Ambargoda Küba elektriksiz be petrolsüz bırakılmıştı. Fabrikalar kapanıp işsizlik artmıştı. İnsanlar artık bisiklete biniyor tarımda saban kullanmaya başlıyordu. Her şeye rağmen Küba' da reformlar sürüyordu. Eğitim ve Sağlık seferberliği başlamıştı. Küba' nın yarısından çoğu okuma yazma bilmiyordu. 1 milyon kişi 1 yılda okur yazar olmuştu eğitim seferberliğiyle.

Küba' da yer alan Amerikan misyon binasının karşısında 138 adet siyah bayrak asılıp ABD protesto ediliyor. Bayraklar rüzgardan yıprandığı için her hafta yenileniyor.
Küba sokakları oldukça güvenli. Halkı iyi eğitilmiş ve gururlu. Ve en önemlisi çok mutlu.
1990 yılında ,Sovyetlerin çöküşüyle başta enerji olmak üzere Küba' nın tüm hayat damarları kesiliyor. Ama bu sefer devreye giren, Küba' yı kurtaran Turizm oluyor. Rekor sayıda turistle turizmde zirveye geçiyor. Küba turizmle ve Venezuela' dan gelen petrolle toparlanmaya başlıyor.

2005' te Avrupa Birliği Latin Amerika' yla güçlü iş birliği stratejisini hazırlıyor. Küba Çin' le ve Avrupa Birliği ülkeleriyle yakınlaşmaya başlıyor.

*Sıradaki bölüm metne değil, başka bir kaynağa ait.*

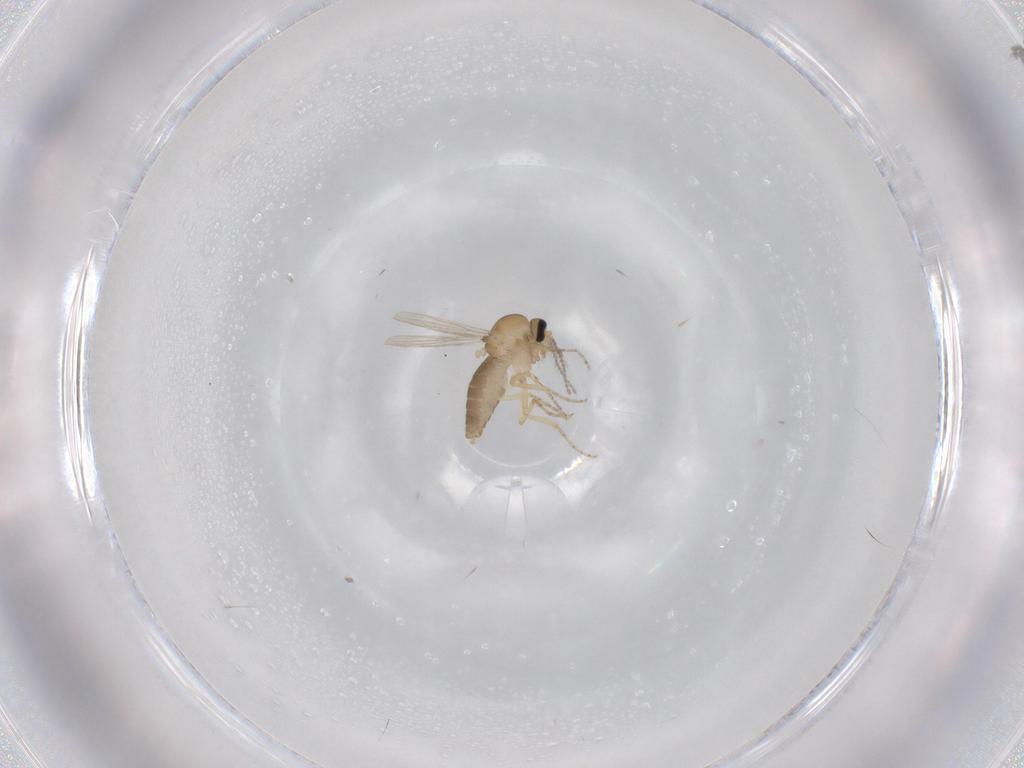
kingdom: Animalia
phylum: Arthropoda
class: Insecta
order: Diptera
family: Ceratopogonidae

Amerika Küba' ya karşı ne kadar sertleşirse Diğer ülkelerden gelen destek o kadar artıyordu.Amerika içinse bu durum bir tehdit oluşturmaktaydı. Küba' daki hareketin Latin Amerika' ya sıçramasından korkuluyordu.
Latin Amerika' yla Küba' nın ilk bütünleşmesi bir okul çatısı altında oldu. Havana' daki Latin Amerika Tıp Bilimleri okulu Birleşmiş Milletler gibiydi. 1999 yılnda kurulan bu Tıp okulunda 10 bin yoksul öğrenci Tıp okuyordu.
Küba' yla en büyük yardım ve iş birliğini Venezuela yapmıştır. Venezuela Küba' ya indirimli petrol verirken, Küba' da venezuela' nın yoksul halkına ve öğrencilerine sağlık ve eğitimi ücretsiz sağlamaktadır. Zamanla bu iki ülke arasındaki dostluğa bağlı iş birliği 2000' li yıllarda diğer ülkelerin katılımıyla daha da gelişiyor. Arjantin, Brezilya, Bolivya, Peru, ve tüm Latin Amerika' da bir bütünleşme hareketi başlıyor.

Küba Halkı, tüketimden ve bolluktan çok uzak ama asla aç kalmayan, çok iyi eğitilmiş ve tarihini çok iyi bilip onurla yaşayan ve Liderine çok bağlı ayakta duran mutlu bir ülke.